Extension of ‘one-stop-shop’ scheme
The one-stop-shop scheme is designed to allow taxable persons to declare and pay VAT due arising in all Member States in one single Member State. The current Mini-One-Stop-Shop (MOSS) scheme is only available for taxable persons supplying telecommunications, broadcasting and electronic services to consumers in the EU. From 1 July 2021, via the new scheme of One-Stop-Shop (OSS), all taxable persons performing cross-border B2C services which takes place in the Member State of customer, where they have no VAT number or performing intra-Community distance sales or becoming deemed suppliers under the special provisions will be eligible to declare and pay their VAT due arose in any EU Member States to their domestic tax authorities. However, making use of the OSS remains an option. OSS will also be available for taxable persons established in third countries and -in certain cases- they will be allowed to opt for registration in Hungary without appointing a fiscal representative.

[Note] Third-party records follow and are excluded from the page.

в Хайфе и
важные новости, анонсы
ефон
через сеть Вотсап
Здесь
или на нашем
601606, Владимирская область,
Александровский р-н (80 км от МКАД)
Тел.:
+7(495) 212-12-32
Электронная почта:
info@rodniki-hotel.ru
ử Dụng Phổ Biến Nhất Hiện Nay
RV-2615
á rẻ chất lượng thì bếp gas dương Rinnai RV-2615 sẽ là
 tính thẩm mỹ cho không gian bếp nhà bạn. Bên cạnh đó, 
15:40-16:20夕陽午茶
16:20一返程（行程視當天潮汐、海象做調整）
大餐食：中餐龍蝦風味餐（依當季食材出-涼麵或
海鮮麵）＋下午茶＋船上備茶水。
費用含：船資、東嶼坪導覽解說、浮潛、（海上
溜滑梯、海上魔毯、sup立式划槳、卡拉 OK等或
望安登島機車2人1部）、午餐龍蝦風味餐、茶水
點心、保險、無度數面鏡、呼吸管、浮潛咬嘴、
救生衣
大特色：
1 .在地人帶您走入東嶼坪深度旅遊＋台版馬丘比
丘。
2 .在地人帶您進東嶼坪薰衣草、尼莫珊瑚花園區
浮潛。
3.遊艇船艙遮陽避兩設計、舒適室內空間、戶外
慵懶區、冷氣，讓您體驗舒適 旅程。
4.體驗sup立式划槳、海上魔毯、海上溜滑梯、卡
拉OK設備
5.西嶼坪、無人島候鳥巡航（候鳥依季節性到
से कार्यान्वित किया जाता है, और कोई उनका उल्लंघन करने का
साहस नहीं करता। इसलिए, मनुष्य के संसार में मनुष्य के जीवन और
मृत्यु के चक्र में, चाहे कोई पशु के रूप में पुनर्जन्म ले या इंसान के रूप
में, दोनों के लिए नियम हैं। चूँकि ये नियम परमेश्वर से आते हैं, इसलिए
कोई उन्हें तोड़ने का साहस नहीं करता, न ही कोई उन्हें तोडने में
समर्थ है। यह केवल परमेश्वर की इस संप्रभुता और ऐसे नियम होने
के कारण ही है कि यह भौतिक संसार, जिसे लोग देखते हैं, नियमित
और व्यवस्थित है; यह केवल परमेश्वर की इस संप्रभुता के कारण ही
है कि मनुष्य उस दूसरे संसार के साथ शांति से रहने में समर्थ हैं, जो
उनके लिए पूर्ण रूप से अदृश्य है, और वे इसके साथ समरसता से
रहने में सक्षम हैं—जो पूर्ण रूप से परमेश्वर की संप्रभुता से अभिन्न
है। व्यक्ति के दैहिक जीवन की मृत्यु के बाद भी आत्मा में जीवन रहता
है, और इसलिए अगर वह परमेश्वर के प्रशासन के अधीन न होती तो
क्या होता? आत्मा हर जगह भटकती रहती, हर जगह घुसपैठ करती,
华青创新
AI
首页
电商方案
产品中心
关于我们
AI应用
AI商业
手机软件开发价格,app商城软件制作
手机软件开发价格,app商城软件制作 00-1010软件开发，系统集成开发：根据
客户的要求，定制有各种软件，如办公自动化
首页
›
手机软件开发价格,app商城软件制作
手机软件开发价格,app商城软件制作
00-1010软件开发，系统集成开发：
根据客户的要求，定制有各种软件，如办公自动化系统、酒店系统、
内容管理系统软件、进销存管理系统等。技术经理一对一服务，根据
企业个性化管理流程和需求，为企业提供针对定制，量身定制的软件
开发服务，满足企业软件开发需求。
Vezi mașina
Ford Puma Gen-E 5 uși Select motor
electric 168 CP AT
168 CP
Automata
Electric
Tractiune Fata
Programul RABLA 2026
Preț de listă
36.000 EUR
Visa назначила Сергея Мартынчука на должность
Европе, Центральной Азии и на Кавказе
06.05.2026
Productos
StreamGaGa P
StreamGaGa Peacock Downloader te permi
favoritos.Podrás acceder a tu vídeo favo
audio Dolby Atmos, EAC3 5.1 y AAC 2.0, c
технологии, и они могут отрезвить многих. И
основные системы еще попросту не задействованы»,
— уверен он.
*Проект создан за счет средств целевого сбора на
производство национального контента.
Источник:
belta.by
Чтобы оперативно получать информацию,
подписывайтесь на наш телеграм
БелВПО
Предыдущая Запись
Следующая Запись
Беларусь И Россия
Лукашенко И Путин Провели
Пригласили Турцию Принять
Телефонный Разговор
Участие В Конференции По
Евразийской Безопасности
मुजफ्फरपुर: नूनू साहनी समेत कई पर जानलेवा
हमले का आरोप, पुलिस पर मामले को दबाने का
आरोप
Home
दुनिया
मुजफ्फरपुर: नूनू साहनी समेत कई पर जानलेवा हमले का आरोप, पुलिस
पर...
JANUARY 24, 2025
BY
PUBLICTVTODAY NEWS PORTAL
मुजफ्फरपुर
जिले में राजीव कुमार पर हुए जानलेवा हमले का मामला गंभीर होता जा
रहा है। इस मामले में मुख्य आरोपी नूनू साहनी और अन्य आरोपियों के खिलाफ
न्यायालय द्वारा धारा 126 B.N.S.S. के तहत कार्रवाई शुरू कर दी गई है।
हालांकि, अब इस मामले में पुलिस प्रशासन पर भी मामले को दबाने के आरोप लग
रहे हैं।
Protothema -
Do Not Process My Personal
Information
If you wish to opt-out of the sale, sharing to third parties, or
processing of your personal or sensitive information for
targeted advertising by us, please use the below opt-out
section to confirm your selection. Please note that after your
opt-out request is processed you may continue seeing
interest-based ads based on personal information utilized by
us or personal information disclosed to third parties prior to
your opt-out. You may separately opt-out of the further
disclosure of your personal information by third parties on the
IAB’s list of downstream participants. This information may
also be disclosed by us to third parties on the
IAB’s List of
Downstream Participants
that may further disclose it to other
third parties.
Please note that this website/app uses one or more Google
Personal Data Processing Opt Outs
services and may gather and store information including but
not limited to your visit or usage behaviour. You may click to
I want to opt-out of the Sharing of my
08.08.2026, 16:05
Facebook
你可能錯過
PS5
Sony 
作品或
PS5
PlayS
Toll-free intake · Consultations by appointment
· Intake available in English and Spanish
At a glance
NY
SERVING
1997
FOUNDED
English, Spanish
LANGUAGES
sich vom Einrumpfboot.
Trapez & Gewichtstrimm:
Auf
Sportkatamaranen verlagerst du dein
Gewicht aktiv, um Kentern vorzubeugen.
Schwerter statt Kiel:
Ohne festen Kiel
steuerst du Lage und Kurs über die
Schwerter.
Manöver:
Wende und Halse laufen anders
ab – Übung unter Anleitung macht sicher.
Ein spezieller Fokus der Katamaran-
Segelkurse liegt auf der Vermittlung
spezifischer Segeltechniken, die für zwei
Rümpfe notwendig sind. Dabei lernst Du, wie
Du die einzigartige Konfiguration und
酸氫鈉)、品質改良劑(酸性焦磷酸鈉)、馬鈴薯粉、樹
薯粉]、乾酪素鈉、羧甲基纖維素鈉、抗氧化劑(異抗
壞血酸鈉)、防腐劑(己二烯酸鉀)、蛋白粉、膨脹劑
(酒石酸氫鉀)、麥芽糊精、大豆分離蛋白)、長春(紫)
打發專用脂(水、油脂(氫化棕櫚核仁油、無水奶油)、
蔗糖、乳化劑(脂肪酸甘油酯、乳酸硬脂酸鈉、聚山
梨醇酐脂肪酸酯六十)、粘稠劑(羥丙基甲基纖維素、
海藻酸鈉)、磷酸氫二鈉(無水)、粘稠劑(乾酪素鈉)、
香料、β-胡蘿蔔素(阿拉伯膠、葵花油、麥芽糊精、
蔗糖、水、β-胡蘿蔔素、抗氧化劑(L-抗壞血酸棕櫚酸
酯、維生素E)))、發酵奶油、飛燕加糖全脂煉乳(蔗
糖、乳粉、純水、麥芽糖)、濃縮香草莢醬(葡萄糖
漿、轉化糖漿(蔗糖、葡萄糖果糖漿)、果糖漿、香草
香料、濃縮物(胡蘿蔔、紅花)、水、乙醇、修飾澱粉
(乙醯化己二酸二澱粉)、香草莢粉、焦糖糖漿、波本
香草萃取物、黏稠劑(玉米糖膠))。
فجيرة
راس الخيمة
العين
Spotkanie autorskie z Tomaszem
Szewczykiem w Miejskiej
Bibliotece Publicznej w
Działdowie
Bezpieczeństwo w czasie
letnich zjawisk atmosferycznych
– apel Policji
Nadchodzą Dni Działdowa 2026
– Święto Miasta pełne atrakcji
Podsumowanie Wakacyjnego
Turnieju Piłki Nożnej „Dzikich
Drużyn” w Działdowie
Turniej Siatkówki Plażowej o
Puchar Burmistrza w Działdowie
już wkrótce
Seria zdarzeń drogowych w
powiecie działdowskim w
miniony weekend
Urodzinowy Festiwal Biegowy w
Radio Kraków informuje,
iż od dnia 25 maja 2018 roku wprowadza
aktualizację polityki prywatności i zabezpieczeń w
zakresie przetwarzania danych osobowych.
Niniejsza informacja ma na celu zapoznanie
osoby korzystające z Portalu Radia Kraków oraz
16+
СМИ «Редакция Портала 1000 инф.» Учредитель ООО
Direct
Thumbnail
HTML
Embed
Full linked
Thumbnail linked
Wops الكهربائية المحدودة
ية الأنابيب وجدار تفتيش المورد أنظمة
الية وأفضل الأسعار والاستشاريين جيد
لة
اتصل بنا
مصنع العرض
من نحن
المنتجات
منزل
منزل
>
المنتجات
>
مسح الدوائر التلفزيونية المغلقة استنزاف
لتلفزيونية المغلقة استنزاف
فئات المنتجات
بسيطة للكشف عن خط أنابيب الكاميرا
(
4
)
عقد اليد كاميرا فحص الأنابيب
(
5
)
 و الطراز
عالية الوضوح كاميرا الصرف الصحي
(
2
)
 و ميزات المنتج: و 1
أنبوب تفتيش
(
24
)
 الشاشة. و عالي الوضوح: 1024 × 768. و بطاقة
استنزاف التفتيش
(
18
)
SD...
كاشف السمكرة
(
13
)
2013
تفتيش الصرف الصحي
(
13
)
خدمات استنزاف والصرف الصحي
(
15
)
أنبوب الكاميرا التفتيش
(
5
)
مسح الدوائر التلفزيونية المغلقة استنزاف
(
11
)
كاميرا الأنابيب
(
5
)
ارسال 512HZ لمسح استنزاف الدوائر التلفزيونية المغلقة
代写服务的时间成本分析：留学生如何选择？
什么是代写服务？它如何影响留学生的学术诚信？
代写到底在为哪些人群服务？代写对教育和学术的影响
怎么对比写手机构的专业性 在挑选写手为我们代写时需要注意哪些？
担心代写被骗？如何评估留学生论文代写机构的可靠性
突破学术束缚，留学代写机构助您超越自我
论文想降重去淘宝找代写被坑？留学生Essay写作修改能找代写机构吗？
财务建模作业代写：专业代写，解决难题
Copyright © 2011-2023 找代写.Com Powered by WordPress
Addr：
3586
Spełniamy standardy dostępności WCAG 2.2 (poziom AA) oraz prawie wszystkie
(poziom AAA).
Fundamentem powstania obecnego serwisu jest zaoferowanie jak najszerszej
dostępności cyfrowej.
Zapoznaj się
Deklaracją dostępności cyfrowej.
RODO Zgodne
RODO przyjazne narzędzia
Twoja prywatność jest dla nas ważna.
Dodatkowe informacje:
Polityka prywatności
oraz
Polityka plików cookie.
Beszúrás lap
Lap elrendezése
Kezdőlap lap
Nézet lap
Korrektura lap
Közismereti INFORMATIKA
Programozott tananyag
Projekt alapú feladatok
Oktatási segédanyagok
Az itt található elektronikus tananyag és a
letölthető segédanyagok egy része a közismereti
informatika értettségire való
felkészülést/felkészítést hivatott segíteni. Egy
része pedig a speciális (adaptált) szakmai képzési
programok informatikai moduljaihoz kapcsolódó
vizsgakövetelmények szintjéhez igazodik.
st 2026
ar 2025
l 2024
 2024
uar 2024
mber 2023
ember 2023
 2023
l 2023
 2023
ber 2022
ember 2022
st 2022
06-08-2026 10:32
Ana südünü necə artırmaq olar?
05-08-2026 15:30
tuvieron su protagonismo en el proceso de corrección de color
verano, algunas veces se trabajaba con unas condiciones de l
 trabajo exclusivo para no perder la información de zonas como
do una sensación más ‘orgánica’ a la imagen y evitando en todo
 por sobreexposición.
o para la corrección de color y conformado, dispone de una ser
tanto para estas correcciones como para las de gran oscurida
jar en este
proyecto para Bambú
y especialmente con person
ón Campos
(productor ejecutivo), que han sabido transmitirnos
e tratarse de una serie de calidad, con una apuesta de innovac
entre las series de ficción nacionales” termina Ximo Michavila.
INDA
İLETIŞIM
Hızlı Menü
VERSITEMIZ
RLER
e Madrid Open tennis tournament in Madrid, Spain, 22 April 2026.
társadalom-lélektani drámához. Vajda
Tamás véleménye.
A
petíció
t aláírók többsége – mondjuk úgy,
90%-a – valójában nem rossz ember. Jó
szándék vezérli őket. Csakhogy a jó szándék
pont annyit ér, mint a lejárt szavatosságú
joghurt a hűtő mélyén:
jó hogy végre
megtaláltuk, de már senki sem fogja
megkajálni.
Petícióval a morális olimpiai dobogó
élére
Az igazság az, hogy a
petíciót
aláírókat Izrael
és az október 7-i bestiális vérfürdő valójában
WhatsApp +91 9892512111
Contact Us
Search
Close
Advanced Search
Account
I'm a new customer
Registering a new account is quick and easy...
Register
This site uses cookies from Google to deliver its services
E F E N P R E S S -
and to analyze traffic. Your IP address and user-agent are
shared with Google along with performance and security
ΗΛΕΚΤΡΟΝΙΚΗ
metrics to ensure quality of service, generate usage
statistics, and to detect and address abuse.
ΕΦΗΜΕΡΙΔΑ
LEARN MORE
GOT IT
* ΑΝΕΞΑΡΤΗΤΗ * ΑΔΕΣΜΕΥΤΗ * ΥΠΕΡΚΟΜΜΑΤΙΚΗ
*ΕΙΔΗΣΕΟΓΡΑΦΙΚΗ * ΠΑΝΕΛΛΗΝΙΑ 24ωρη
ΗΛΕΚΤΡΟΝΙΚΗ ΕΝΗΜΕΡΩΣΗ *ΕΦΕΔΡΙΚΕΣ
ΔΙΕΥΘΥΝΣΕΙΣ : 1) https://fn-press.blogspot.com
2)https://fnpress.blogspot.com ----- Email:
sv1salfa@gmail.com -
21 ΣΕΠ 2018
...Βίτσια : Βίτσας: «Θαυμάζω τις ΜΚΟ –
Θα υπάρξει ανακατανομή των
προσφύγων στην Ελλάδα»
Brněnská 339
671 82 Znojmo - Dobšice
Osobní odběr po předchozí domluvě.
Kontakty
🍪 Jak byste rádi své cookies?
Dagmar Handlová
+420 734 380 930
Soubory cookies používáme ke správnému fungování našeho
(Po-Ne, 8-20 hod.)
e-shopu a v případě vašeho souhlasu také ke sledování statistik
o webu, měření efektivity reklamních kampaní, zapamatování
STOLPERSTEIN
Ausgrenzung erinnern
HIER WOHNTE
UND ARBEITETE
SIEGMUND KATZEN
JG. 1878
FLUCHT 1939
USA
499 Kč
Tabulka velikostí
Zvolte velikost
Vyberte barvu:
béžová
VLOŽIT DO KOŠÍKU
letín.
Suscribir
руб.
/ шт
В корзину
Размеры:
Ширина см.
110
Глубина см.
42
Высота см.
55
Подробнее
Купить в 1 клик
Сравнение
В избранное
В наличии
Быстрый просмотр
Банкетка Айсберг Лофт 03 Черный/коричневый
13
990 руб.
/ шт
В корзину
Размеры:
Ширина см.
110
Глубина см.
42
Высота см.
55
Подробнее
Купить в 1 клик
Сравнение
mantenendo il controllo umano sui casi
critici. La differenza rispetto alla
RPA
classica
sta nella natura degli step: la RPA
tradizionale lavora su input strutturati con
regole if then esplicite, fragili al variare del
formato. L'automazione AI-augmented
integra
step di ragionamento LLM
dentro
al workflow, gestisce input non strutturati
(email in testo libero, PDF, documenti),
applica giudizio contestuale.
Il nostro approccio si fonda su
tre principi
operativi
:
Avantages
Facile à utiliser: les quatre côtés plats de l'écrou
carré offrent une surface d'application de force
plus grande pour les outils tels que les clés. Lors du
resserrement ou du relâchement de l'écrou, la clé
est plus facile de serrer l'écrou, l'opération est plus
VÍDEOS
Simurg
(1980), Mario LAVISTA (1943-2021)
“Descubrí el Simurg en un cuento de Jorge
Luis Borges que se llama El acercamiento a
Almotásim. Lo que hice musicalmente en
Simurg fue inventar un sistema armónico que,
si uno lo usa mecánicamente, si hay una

With regard to the abolishment of VAT exemption on importation of small consignments, the new scheme of Import-One-Stop-Shop (IOSS) will be introduced which will be available for taxable persons performing distance sales of imported goods (excluding goods subject to excise duty) or electronic interfaces falling under the deemed supplier provision. IOSS will also be available for taxable persons established in third countries. They will be allowed to opt for the Member State of registration. In case of Hungary -with restricted exceptions-, they will be required to appoint a fiscal representative for the registration. Taxable persons making use of the IOSS may collect the import VAT from the customer upon sales and, in the possession of a valid IOSS VAT identification number, may declare and pay the VAT due by submitting a monthly return. The due date will be the end of the month following the month of declaration. With this simplification measure, the standard procedure for levying the import VAT by the customs authorities can be avoided. Applying IOSS is also recommended for the sake of the customer’s trust as the customers would be fully aware of their import VAT due by the time they finalize their orders.
Involving postal operators in the collection of VAT
In cases where the goods are released into free circulation in the Member State of destination and the conditions for applying IOSS are otherwise met, the new regulations will allow postal operators (i.e. post offices, express carriers, other customs agents) to conclude special arrangements with the authorities upon which the import VAT will be collected from the customer by the postal operator. Under special arrangements, the postal operator will declare and pay the amount of VAT collected monthly. Postal operators making use of the special arrangements will be subject to record-keeping obligation. The records to be held by them will contain all the taxable transactions, including cases where the consignment was rejected by the customer. Please note that the special arrangements will only be sufficient for collecting the VAT amount at the standard rate (27% in Hungary).